Food safety is universally shared
Two months ago we were in Barcelona at the BRC conference and we met people from all over Europe. Everyone had gathered in one place, sharing a common goal.
Also, as part of my job I have had the pleasure of visiting clients anywhere from Shanghai to Toronto. And no matter where I’ve met a food safety person, we’ve always had a common language and a common goal even if we didn’t speak the same mother tongue. Everyone has the need to produce safe food and food safety is a science that anyone can learn.
Food safety, as a process and as an occupation, is extremely similar from one country to another and it is far less dependent on culture and local tradition than perhaps some other areas of management are. And unlike other functions like sales, strategy or marketing, that are highly competitive in nature, food safety is actually highly collaborative. It’s amazing how openly companies are dealing with each other when it comes to food safety management.
The point I am obviously trying to make here is that food safety is something that we all share. And we don’t need multiple standards to make that observation.
GFSI was the first step toward unification
GFSI is a global initiative of bringing different food safety systems together and harmonizing practices across the globe.
We at Safefood 360° love the idea of GFSI, because their vision is highly similar to our vision of bringing all food safety processes and standards together in one product.
It’s probably not going to be GFSI that comes out with a global standard at any time time soon, because it’s even written into their mission statement not to start creating standards of their own. But some organization like WTO or FAO could in theory go one step further and try to coordinate a global standard that would be universally recognized. Even more likely is that the market share from ISO 22000 grows.
The interpreter
At Safefood 360°, we sometimes view our job as being a kind of an interpreter who attempts to unify all the standards into one software platform. We take in all the complexities of food safety standards and translate that analysis into something universally understood. We think there is only one way a corrective action needs to be handled, one way an audit should be approached as a process, etc.
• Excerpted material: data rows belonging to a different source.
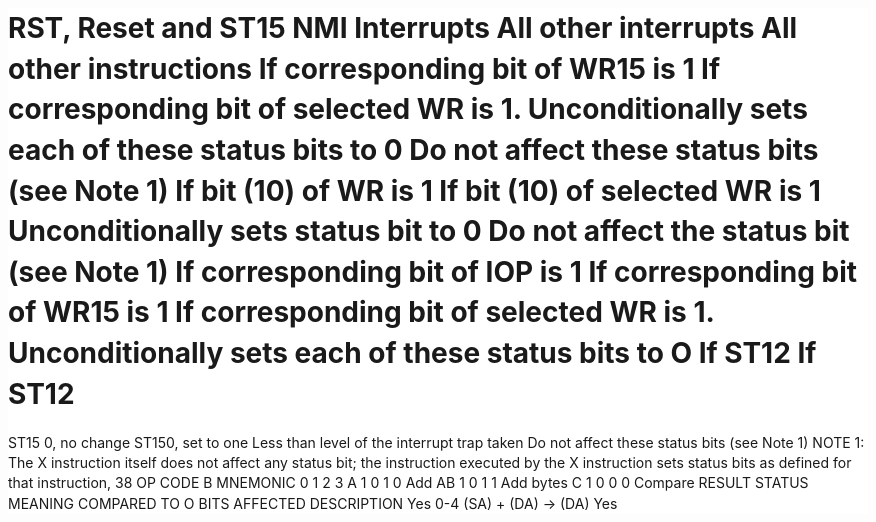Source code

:RST, Reset and 
ST15 
NMI Interrupts 
All other interrupts 
All other instructions 
If corresponding bit of WR15 is 1 
If corresponding bit of selected WR is 1. 
Unconditionally sets each of these status 
bits to 0 
Do not affect these status bits (see Note 1) 
If bit (10) of WR is 1 
If bit (10) of selected WR is 1 
Unconditionally sets status bit to 0 
Do not affect the status bit (see Note 1) 
If corresponding bit of IOP is 1 
If corresponding bit of WR15 is 1 
If corresponding bit of selected WR is 1. 
Unconditionally sets each of these status 
bits to O 
If ST12 
If ST12 
= 
ST15 0, no change 
ST150, set to one 
Less than level of the interrupt trap taken 
Do not affect these status bits (see Note 1) 
NOTE 1: The X instruction itself does not affect any status bit; the instruction executed by the X instruction sets status bits as defined for 
that instruction, 
38 
OP CODE B 
MNEMONIC 
0 1 
2 3 
A 
1 
0 
1 
0 
Add 
AB 
1 
0 
1 
1 
Add bytes 
C 
1 
0 
0 
0 
Compare 
RESULT 
STATUS 
MEANING 
COMPARED 
TO O 
BITS 
AFFECTED 
DESCRIPTION 
Yes 
0-4 
(SA) + (DA) → (DA) 
Yes 
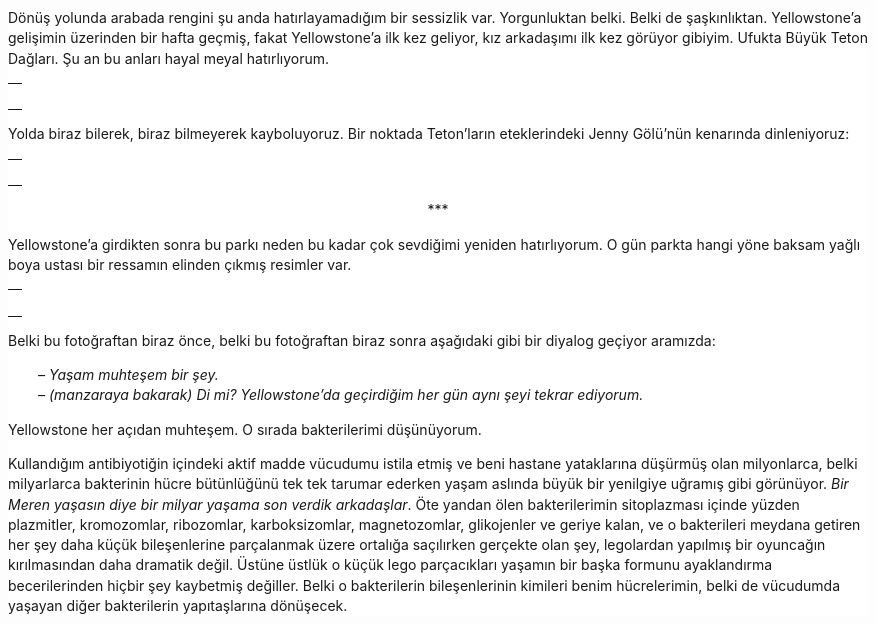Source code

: Dönüş yolunda arabada rengini şu anda hatırlayamadığım bir sessizlik var. Yorgunluktan belki. Belki de şaşkınlıktan. Yellowstone&#8217;a gelişimin üzerinden bir hafta geçmiş, fakat Yellowstone&#8217;a ilk kez geliyor, kız arkadaşımı ilk kez görüyor gibiyim. Ufukta Büyük Teton Dağları. Şu an bu anları hayal meyal hatırlıyorum.

<table width="100%" border="0">
  <tr>
    <td align="center">
      <a href="{{ site.baseurl }}/images/yellowstoneda-atesli-iki-hafta-pano-6-3000px.jpg" target="_blank"><img src="{{ site.baseurl }}/images/yellowstoneda-atesli-iki-hafta-pano-6-800px.jpg" alt="" border="0" /></a>
    </td>
  </tr>
</table>

Yolda biraz bilerek, biraz bilmeyerek kayboluyoruz. Bir noktada Teton&#8217;ların eteklerindeki Jenny Gölü&#8217;nün kenarında dinleniyoruz:

<table width="100%" border="0">
  <tr>
    <td align="center">
      <img src="{{ site.baseurl }}/images/yellowstoneda-atesli-iki-hafta-yst-6.jpg" alt="" border="0" />
    </td>
  </tr>
</table>

<p style="text-align: center;">
  ***
</p>

Yellowstone&#8217;a girdikten sonra bu parkı neden bu kadar çok sevdiğimi yeniden hatırlıyorum. O gün parkta hangi yöne baksam yağlı boya ustası bir ressamın elinden çıkmış resimler var.

<table width="100%" border="0">
  <tr>
    <td align="center">
      <img src="{{ site.baseurl }}/images/yellowstoneda-atesli-iki-hafta-yst-7.jpg" alt="" border="0" />
    </td>
  </tr>
</table>

Belki bu fotoğraftan biraz önce, belki bu fotoğraftan biraz sonra aşağıdaki gibi bir diyalog geçiyor aramızda:

<p style="padding-left: 30px;">
  <em>&#8211; Yaşam muhteşem bir şey.</em><br /> <em> &#8211; (manzaraya bakarak) Di mi? Yellowstone&#8217;da geçirdiğim her gün aynı şeyi tekrar ediyorum.</em>
</p>

Yellowstone her açıdan muhteşem. O sırada bakterilerimi düşünüyorum.

Kullandığım antibiyotiğin içindeki aktif madde vücudumu istila etmiş ve beni hastane yataklarına düşürmüş olan milyonlarca, belki milyarlarca bakterinin hücre bütünlüğünü tek tek tarumar ederken yaşam aslında büyük bir yenilgiye uğramış gibi görünüyor. _Bir Meren yaşasın diye bir milyar yaşama son verdik arkadaşlar_. Öte yandan ölen bakterilerimin sitoplazması içinde yüzden plazmitler, kromozomlar, ribozomlar, karboksizomlar, magnetozomlar, glikojenler ve geriye kalan, ve o bakterileri meydana getiren her şey daha küçük bileşenlerine parçalanmak üzere ortalığa saçılırken gerçekte olan şey, legolardan yapılmış bir oyuncağın kırılmasından daha dramatik değil. Üstüne üstlük o küçük lego parçacıkları yaşamın bir başka formunu ayaklandırma becerilerinden hiçbir şey kaybetmiş değiller. Belki o bakterilerin bileşenlerinin kimileri benim hücrelerimin, belki de vücudumda yaşayan diğer bakterilerin yapıtaşlarına dönüşecek.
When Safefood 360° was started some five years ago we spent over 6 months analyzing all major standards and legal frameworks and working it into the blueprint of the software. This work was only made possible because food safety management is universally shared and its based on the same science everywhere. Did you know that Safefood 360° is used on every continent at this stage and every single customer is using the same software without any custom modifications? Our customers are certified to a plethora of standards.
Apart from some local slang, it seems that food safety is almost like a universal language that brings companies and cultures together.
What do you think – do you feel that we will need the competition of different standards even in the future?